Filme do Dia: O Cemitério das Almas Perdidas (2020), Rodrigo Aragão

 O Cemitério das Almas Perdidas (Brasil, 2020). Direção e Rot. Original: Rodrigo Aragão.Fotografia: Alexandre Barcelos. Música: João MacDowell. Montagem: Thiago Amaral. Dir. de arte: Eduardo Cárdenas. Cenografia: Alzir Vaillant, Jorge Allen & Ulisses Debian. Figurinos: Regina Schimitt. Com: Carol Aragão, Renato Chocair, Diego Garcias, Francisco Gaspar, Markus Konká, Allana Lopes, Thelma Lopes, Caio Macedo, Clarissa Pinheiro, Roberto Rowntree.

Após massacrar uma tribo inteira, um jesuíta que se acredita Cipriano (Chocair) , crê-se dotado de poderes sobrenaturais, adquiridos através de um livro demoníaco, transformando-se em um líder de zumbis, quando os indígenas tentam resgatar a bela Aiyra (Lopes). No futuro, Jorge (Garcias), integrante de uma trupe circense, possui sonhos recorrentes com ninguém menos que a jovem Aiyra. E após uma apresentação  em que a plateia abandona o local assustada e o repúdio de um grupo de beatas, o próprio grupo se torna vítima dos zumbis que vivem no cemitério amaldiçoado.

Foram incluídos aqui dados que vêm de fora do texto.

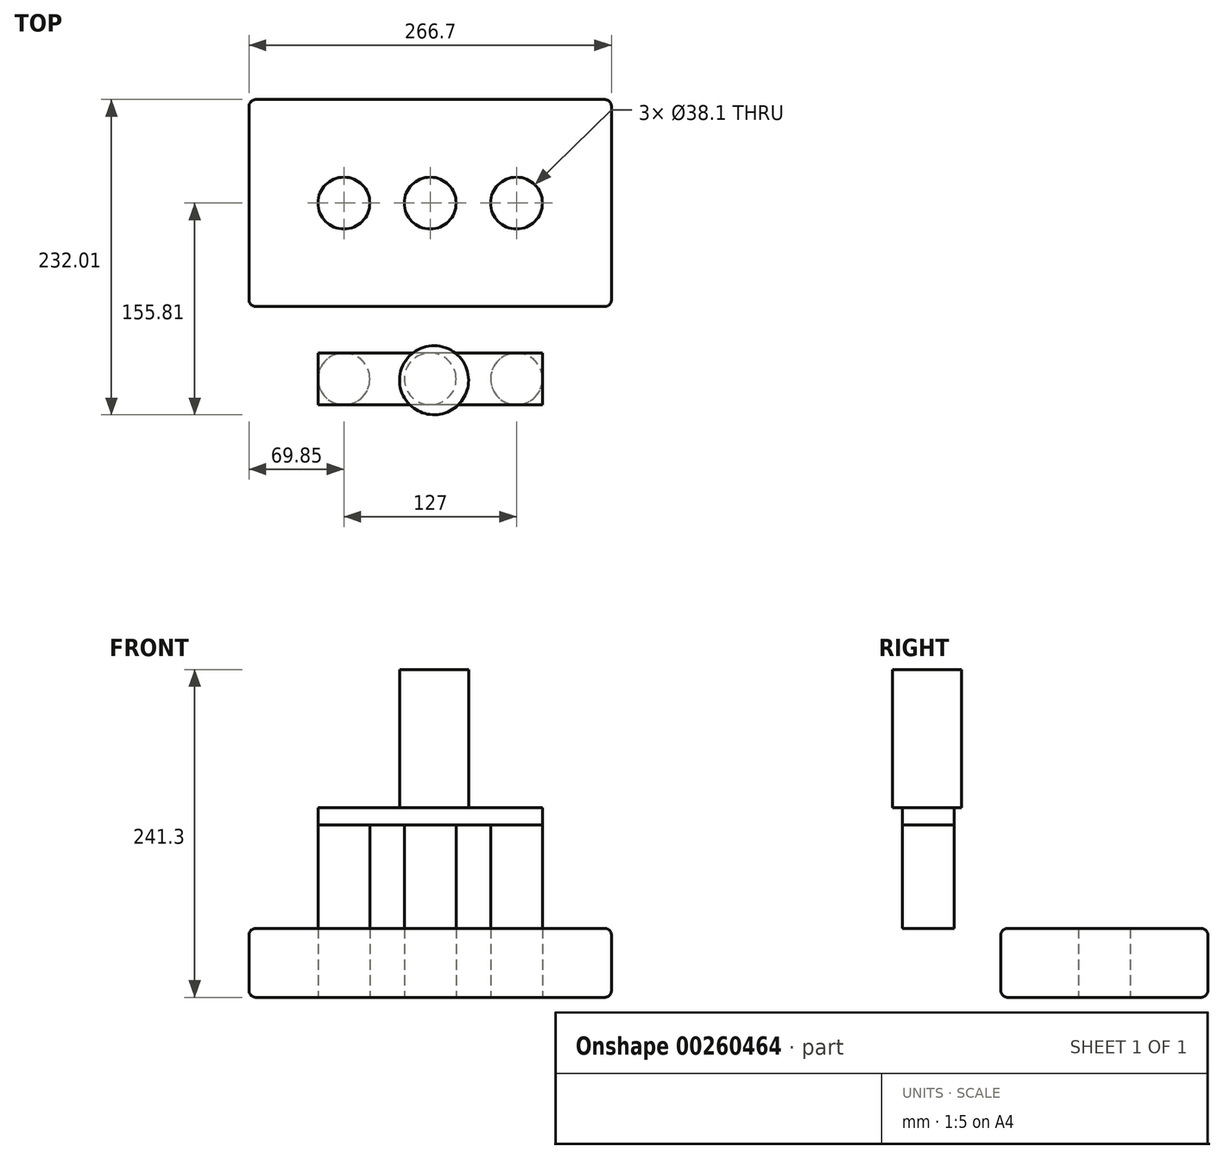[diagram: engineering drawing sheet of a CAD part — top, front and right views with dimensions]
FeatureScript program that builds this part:
annotation { "Feature Type Name" : "Feature", "Feature Type Description" : "" }
export const myFeature = defineFeature(function(context is Context, id is Id, definition is map)
    precondition{}
    {
        {
            var Q0;
            Q0=qCreatedBy(makeId("Top.planeOp"),FACE);
            var sketch = newSketch(context, id + "F0", { "sketchPlane" : qUnion([Q0])});
            skLineSegment(sketch, "E0.bottom", {"start": v(133.35, 76.2) * mm, "end": v(-133.35, 76.2) * mm});
            skLineSegment(sketch, "E0.top", {"start": v(133.35, -76.2) * mm, "end": v(-133.35, -76.2) * mm});
            skLineSegment(sketch, "E0.left", {"start": v(133.35, 76.2) * mm, "end": v(133.35, -76.2) * mm});
            skLineSegment(sketch, "E0.right", {"start": v(-133.35, 76.2) * mm, "end": v(-133.35, -76.2) * mm});
            skPoint(sketch, "E0.middle", {"position": v(0, 0) * mm});
            skCircle(sketch, "E1", {"center": v(0, 0) * mm, "radius": 19.05 * mm});
            skCircle(sketch, "E2", {"center": v(63.5, 0) * mm, "radius": 19.05 * mm});
            skCircle(sketch, "E3", {"center": v(-63.5, 0) * mm, "radius": 19.05 * mm});
            skSolve(sketch);
        }
        {
            var Q0;
            Q0=makeQuery(id+"F0.imprint","IMPRINT",FACE,{"disambiguationData":[TD([[makeQuery(id+"F0.imprint","IMPRINT",EDGE,{"derivedFrom":sQuery(id+"F0.wireOp",EDGE,"E0.bottom")}),1.0]])]});
            extrude(context, id + "F1", {"entities" : qUnion([Q0]), "depth" : 50.8 * mm});
        }
        {
            var Q0;
            Q0=makeQuery(id+"F1.opExtrude","SWEPT_FACE",FACE,{"disambiguationData":[OSD([sQuery(id+"F0.wireOp",EDGE,"E0.top")])]});
            var Q1;
            Q1=makeQuery(id+"F1.opExtrude","SWEPT_FACE",FACE,{"disambiguationData":[OSD([sQuery(id+"F0.wireOp",EDGE,"E0.left")])]});
            var Q2;
            Q2=makeQuery(id+"F1.opExtrude","SWEPT_FACE",FACE,{"disambiguationData":[OSD([sQuery(id+"F0.wireOp",EDGE,"E0.bottom")])]});
            var Q3;
            Q3=makeQuery(id+"F1.opExtrude","SWEPT_FACE",FACE,{"disambiguationData":[OSD([sQuery(id+"F0.wireOp",EDGE,"E0.right")])]});
            fillet(context, id + "F2", {"entities" : qUnion([Q0, Q1, Q2, Q3]), "radius" : 5.08 * mm, "tangentPropagation" : true, "allowEdgeOverflow" : false});
        }
        {
            var Q0;
            Q0=makeQuery(id+"F1.opExtrude","CAP_FACE",FACE,{"disambiguationData":[OSD([sQuery(id+"F0.wireOp",EDGE,"E0.bottom"),sQuery(id+"F0.wireOp",EDGE,"E0.top"),sQuery(id+"F0.wireOp",EDGE,"E0.left"),sQuery(id+"F0.wireOp",EDGE,"E0.right"),sQuery(id+"F0.wireOp",EDGE,"E1"),sQuery(id+"F0.wireOp",EDGE,"E2"),sQuery(id+"F0.wireOp",EDGE,"E3")])],"isStart":false});
            var sketch = newSketch(context, id + "F3", { "sketchPlane" : qUnion([Q0])});
            skCircle(sketch, "E4", {"center": v(0, -129.43) * mm, "radius": 19.05 * mm});
            skCircle(sketch, "E5", {"center": v(63.5, -129.43) * mm, "radius": 19.05 * mm});
            skCircle(sketch, "E6", {"center": v(-63.5, -129.43) * mm, "radius": 19.05 * mm});
            skSolve(sketch);
        }
        {
            var Q0;
            Q0=makeQuery(id+"F3.imprint","IMPRINT",FACE,{"disambiguationData":[TD([[makeQuery(id+"F3.imprint","IMPRINT",EDGE,{"derivedFrom":sQuery(id+"F3.wireOp",EDGE,"E6")}),1.0]])]});
            var Q1;
            Q1=makeQuery(id+"F3.imprint","IMPRINT",FACE,{"disambiguationData":[TD([[makeQuery(id+"F3.imprint","IMPRINT",EDGE,{"derivedFrom":sQuery(id+"F3.wireOp",EDGE,"E4")}),1.0]])]});
            var Q2;
            Q2=makeQuery(id+"F3.imprint","IMPRINT",FACE,{"disambiguationData":[TD([[makeQuery(id+"F3.imprint","IMPRINT",EDGE,{"derivedFrom":sQuery(id+"F3.wireOp",EDGE,"E5")}),1.0]])]});
            extrude(context, id + "F4", {"entities" : qUnion([Q0, Q1, Q2]), "depth" : 76.2 * mm});
        }
        {
            var Q0;
            Q0=makeQuery(id+"F4.opExtrude","CAP_FACE",FACE,{"disambiguationData":[OSD([sQuery(id+"F3.wireOp",EDGE,"E6")])],"isStart":false});
            var sketch = newSketch(context, id + "F5", { "sketchPlane" : qUnion([Q0])});
            skLineSegment(sketch, "E7.bottom", {"start": v(82.55, -148.53) * mm, "end": v(-82.55, -148.53) * mm});
            skLineSegment(sketch, "E7.top", {"start": v(82.55, -110.43) * mm, "end": v(-82.55, -110.43) * mm});
            skLineSegment(sketch, "E7.left", {"start": v(82.55, -148.53) * mm, "end": v(82.55, -110.43) * mm});
            skLineSegment(sketch, "E7.right", {"start": v(-82.55, -148.53) * mm, "end": v(-82.55, -110.43) * mm});
            skPoint(sketch, "E7.middle", {"position": v(0, -129.48) * mm});
            skSolve(sketch);
        }
        {
            var Q0;
            {var subQ5=sQuery(id+"F5.wireOp",EDGE,"E7.bottom");Q0=makeQuery(id+"F5.imprint","IMPRINT",FACE,{"disambiguationData":[TD([[makeQuery(id+"F5.imprint","IMPRINT",EDGE,{"derivedFrom":subQ5}),-1.0]])]});}
            var Q1;
            {var subQ0=sQuery(id+"F5.wireOp",EDGE,"E7.right");var subQ1=sQuery(id+"F5.wireOp",EDGE,"E7.top");var subQ2=makeQuery(id+"F5.imprint","INTERSECT",VERTEX,{"derivedFrom":[subQ1,subQ0]});Q1=makeQuery(id+"F5.imprint","IMPRINT",FACE,{"disambiguationData":[TD([[makeQuery(id+"F5.imprint","IMPRINT",EDGE,{"disambiguationData":[TD([[subQ2,1.0]])],"derivedFrom":subQ1}),1.0]])]});}
            var Q2;
            {var subQ0=sQuery(id+"F5.wireOp",EDGE,"E7.top");var subQ1=makeQuery(id+"F4.opExtrude","CAP_EDGE",EDGE,{"disambiguationData":[OSD([sQuery(id+"F3.wireOp",EDGE,"E6")])],"isStart":false});var subQ2=makeQuery(id+"F5.imprint","INTERSECT",VERTEX,{"disambiguationData":[OD(0.0)],"derivedFrom":[subQ1,subQ0]});Q2=makeQuery(id+"F5.imprint","IMPRINT",FACE,{"disambiguationData":[TD([[makeQuery(id+"F5.imprint","IMPRINT",EDGE,{"disambiguationData":[TD([[subQ2,-1.0]])],"derivedFrom":subQ0}),1.0]])]});}
            extrude(context, id + "F6", {"entities" : qUnion([Q0, Q1, Q2]), "depth" : 12.7 * mm});
        }
        {
            var Q0;
            Q0=makeQuery(id+"F6.opExtrude","CAP_FACE",FACE,{"disambiguationData":[OSD([sQuery(id+"F5.wireOp",EDGE,"E7.bottom"),sQuery(id+"F5.wireOp",EDGE,"E7.top"),sQuery(id+"F5.wireOp",EDGE,"E7.left"),sQuery(id+"F5.wireOp",EDGE,"E7.right")])],"isStart":false});
            var sketch = newSketch(context, id + "F7", { "sketchPlane" : qUnion([Q0])});
            skCircle(sketch, "E8", {"center": v(2.8, -130.4) * mm, "radius": 25.4 * mm});
            skSolve(sketch);
        }
        {
            var Q0;
            {var subQ0=sQuery(id+"F7.wireOp",EDGE,"E8");var subQ1=makeQuery(id+"F6.opExtrude","CAP_EDGE",EDGE,{"disambiguationData":[OSD([sQuery(id+"F5.wireOp",EDGE,"E7.top")])],"isStart":false});var subQ2=makeQuery(id+"F7.imprint","INTERSECT",VERTEX,{"disambiguationData":[OD(0.0)],"derivedFrom":[subQ1,subQ0]});Q0=makeQuery(id+"F7.imprint","IMPRINT",FACE,{"disambiguationData":[TD([[makeQuery(id+"F7.imprint","IMPRINT",EDGE,{"disambiguationData":[TD([[subQ2,1.0]])],"derivedFrom":subQ0}),1.0]])]});}
            var Q1;
            {var subQ0=sQuery(id+"F7.wireOp",EDGE,"E8");var subQ1=makeQuery(id+"F6.opExtrude","CAP_EDGE",EDGE,{"disambiguationData":[OSD([sQuery(id+"F5.wireOp",EDGE,"E7.top")])],"isStart":false});var subQ2=makeQuery(id+"F7.imprint","INTERSECT",VERTEX,{"disambiguationData":[OD(0.0)],"derivedFrom":[subQ1,subQ0]});Q1=makeQuery(id+"F7.imprint","IMPRINT",FACE,{"disambiguationData":[TD([[makeQuery(id+"F7.imprint","IMPRINT",EDGE,{"disambiguationData":[TD([[subQ2,-1.0]])],"derivedFrom":subQ0}),1.0]])]});}
            var Q2;
            {var subQ0=sQuery(id+"F7.wireOp",EDGE,"E8");var subQ1=makeQuery(id+"F6.opExtrude","CAP_EDGE",EDGE,{"disambiguationData":[OSD([sQuery(id+"F5.wireOp",EDGE,"E7.bottom")])],"isStart":false});var subQ2=makeQuery(id+"F7.imprint","INTERSECT",VERTEX,{"disambiguationData":[OD(0.0)],"derivedFrom":[subQ1,subQ0]});Q2=makeQuery(id+"F7.imprint","IMPRINT",FACE,{"disambiguationData":[TD([[makeQuery(id+"F7.imprint","IMPRINT",EDGE,{"disambiguationData":[TD([[subQ2,-1.0]])],"derivedFrom":subQ0}),1.0]])]});}
            extrude(context, id + "F8", {"entities" : qUnion([Q0, Q1, Q2]), "operationType" : NewBodyOperationType.ADD, "depth" : 101.6 * mm});
        }
    });
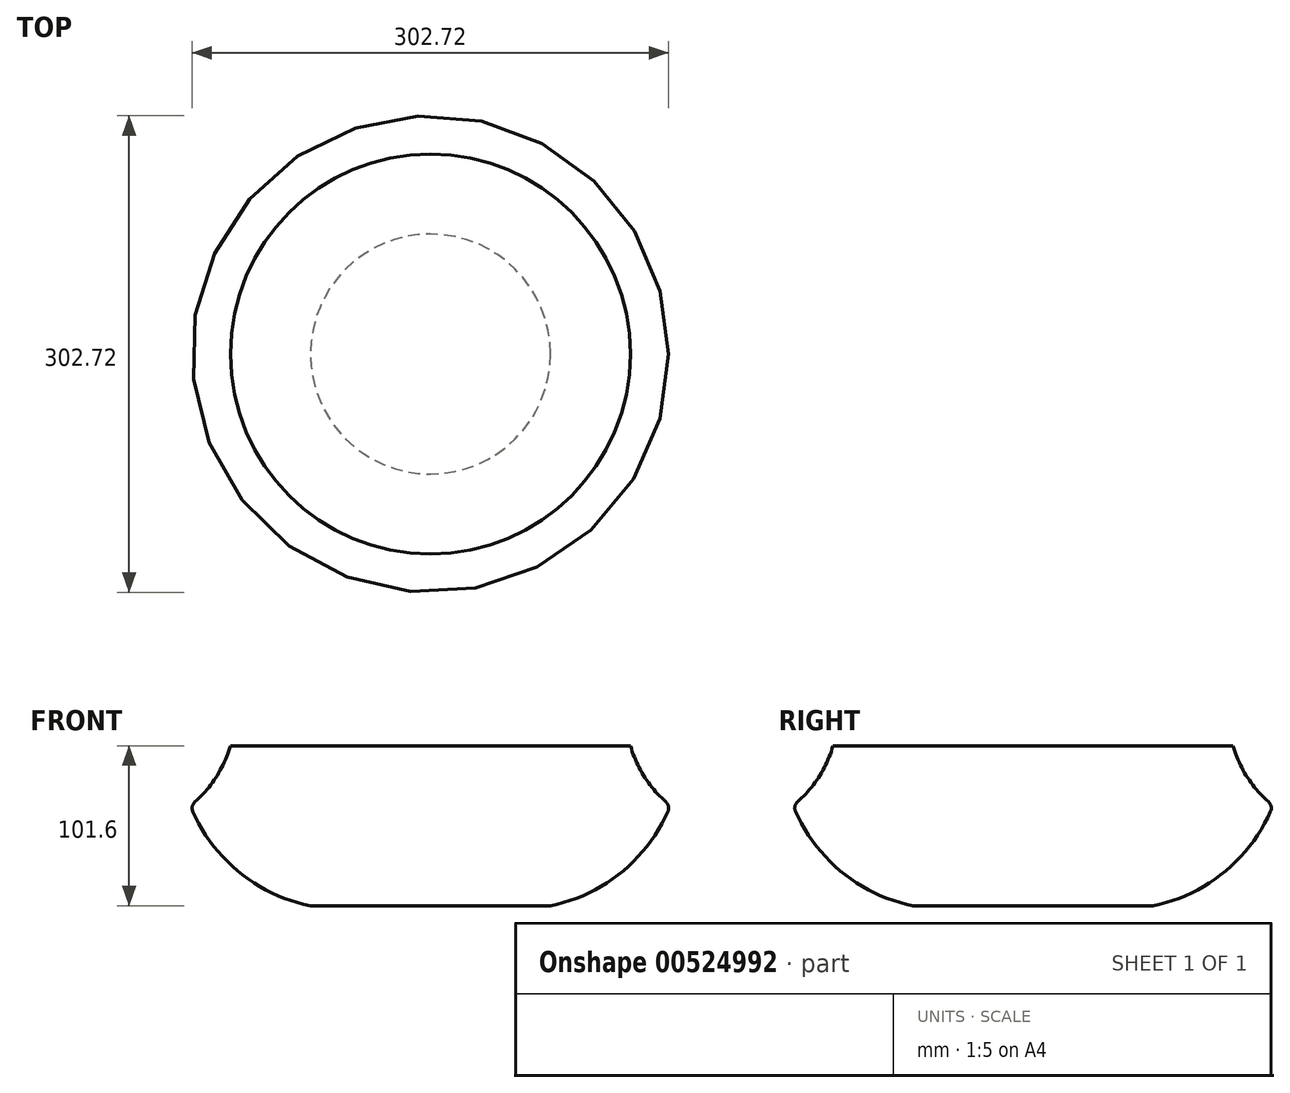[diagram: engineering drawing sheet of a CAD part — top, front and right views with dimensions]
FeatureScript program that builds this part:
annotation { "Feature Type Name" : "Feature", "Feature Type Description" : "" }
export const myFeature = defineFeature(function(context is Context, id is Id, definition is map)
    precondition{}
    {
        {
            var Q0;
            Q0=qCreatedBy(makeId("Front.planeOp"),FACE);
            var sketch = newSketch(context, id + "F0", { "sketchPlane" : qUnion([Q0])});
            skLineSegment(sketch, "E0", {"start": v(0, 0) * mm, "end": v(0, 101.6) * mm, "construction": true});
            skLineSegment(sketch, "E1", {"start": v(0, 0) * mm, "end": v(-152.4, 0) * mm, "construction": true});
            skLineSegment(sketch, "E2", {"start": v(0, 101.6) * mm, "end": v(-76.2, 101.6) * mm, "construction": true});
            skLineSegment(sketch, "E3", {"start": v(-152.4, 0) * mm, "end": v(-152.4, 63.5) * mm, "construction": true});
            skLineSegment(sketch, "E4", {"start": v(0, 0) * mm, "end": v(-76.2, 0) * mm});
            skArc(sketch, "E5", {"start": v(-152.4, 63.5) * mm, "mid": v(-122.33, 22.11) * mm, "end": v(-76.2, 0) * mm});
            skLineSegment(sketch, "E6", {"start": v(0, 101.6) * mm, "end": v(-127, 101.6) * mm});
            skArc(sketch, "E7", {"start": v(-152.4, 63.5) * mm, "mid": v(-136.82, 80.63) * mm, "end": v(-127, 101.6) * mm});
            skLineSegment(sketch, "E8", {"start": v(0, 0) * mm, "end": v(0, 101.6) * mm});
            skSolve(sketch);
        }
        {
            var Q0;
            Q0=makeQuery(id+"F0.imprint","IMPRINT",FACE,{"disambiguationData":[TD([[makeQuery(id+"F0.imprint","IMPRINT",EDGE,{"derivedFrom":sQuery(id+"F0.wireOp",EDGE,"E4")}),-1.0]])]});
            var Q1;
            Q1=sQuery(id+"F0.wireOp",EDGE,"E8");
            revolve(context, id + "F1", {"entities" : qUnion([Q0]), "axis" : qUnion([Q1]), "revolveType" : RevolveType.FULL});
        }
        {
            var Q0;
            Q0=makeQuery(id+"F1.opRevolve","SWEPT_EDGE",EDGE,{"disambiguationData":[OSD([sQuery(id+"F0.wireOp",EDGE,"E5"),sQuery(id+"F0.wireOp",EDGE,"E7")])]});
            fillet(context, id + "F2", {"entities" : qUnion([Q0]), "radius" : 5.08 * mm, "tangentPropagation" : true, "allowEdgeOverflow" : false});
        }
    });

Haverá um custo alto ao se invocar o sanguinolento passado colonial brasileiro, que tem sido motivo de várias incursões recentes no cinema de seu país, em filmes (O Som ao Redor, Trabalhar Cansa) que se aproxima mais ou menos dos códigos mais facilmente identificados com alguns gêneros (suspense, terror)? E, ainda mais ousadamente, não apenas invocar, mas articular mesmo a maior parte de sua narrativa ou nele ou numa eterna atualização do mesmo? Depende da perspectiva e da compreensão melhor do universo gore, pois é sobre ele que se sustenta, em última instância, essa produção, onde não falta criatividade em seu roteiro e sua produção visual, mas que também tem como efeito reverso a pobreza estrutural de suas atuações e o labiríntico espiralar de suas fantasias em relação à história, compreendida aqui no sentido estrito, a que é narrada pelo filme, mas também lato. O que transforma esse pequena sinopse acima algo extraído a custo e não sem se cruzar com vários subenredos e vindas e voltas em ambas as histórias recém-mencionadas igualmente, sendo um deles, o inicial, envolvendo um grupo circense mambembe (que poderia ter uma longínqua conexão com Bye Bye Brasil) em obsolência.  E aí faz todo sentido que o filme seja dedicado a quem foi, José Mojica Marins. Seria redundante dizer que é a estética do excesso que permeia tais filmes, sejam onde forem produzidos. Filmes que zumbis possuem algum protagonismo não costumam se dobrar a sutilezas. Tudo é excessivo. Os clichês, o sangue, os filtros utilizados para as nuvens que se arrodeiam do castelo sinistro. O próprio castelo sinistro, que nada fica a dever às maquetes de alguns filmes de horror do período mudo ou das produções B dos anos 60, guardadas as proporções.  E é no superlativo dos urros, safanões e das grossas camadas de máscaras e muito sangue coagulado, borbulhado, jorrado e gargarejado que o filme pretende realizar seu espectador-alvo. E o faz com relativa qualidade em relação à média internacional e aparentemente apelando pouco para o CGI, ou seja, os efeitos visuais, o que torna tudo mais trabalhoso. E, seu final também traz um arranjo criativo em meio a tanto esfacelamento de corpos de vivos ou mortos-vivos. Fábulas Negras. 95 minutos.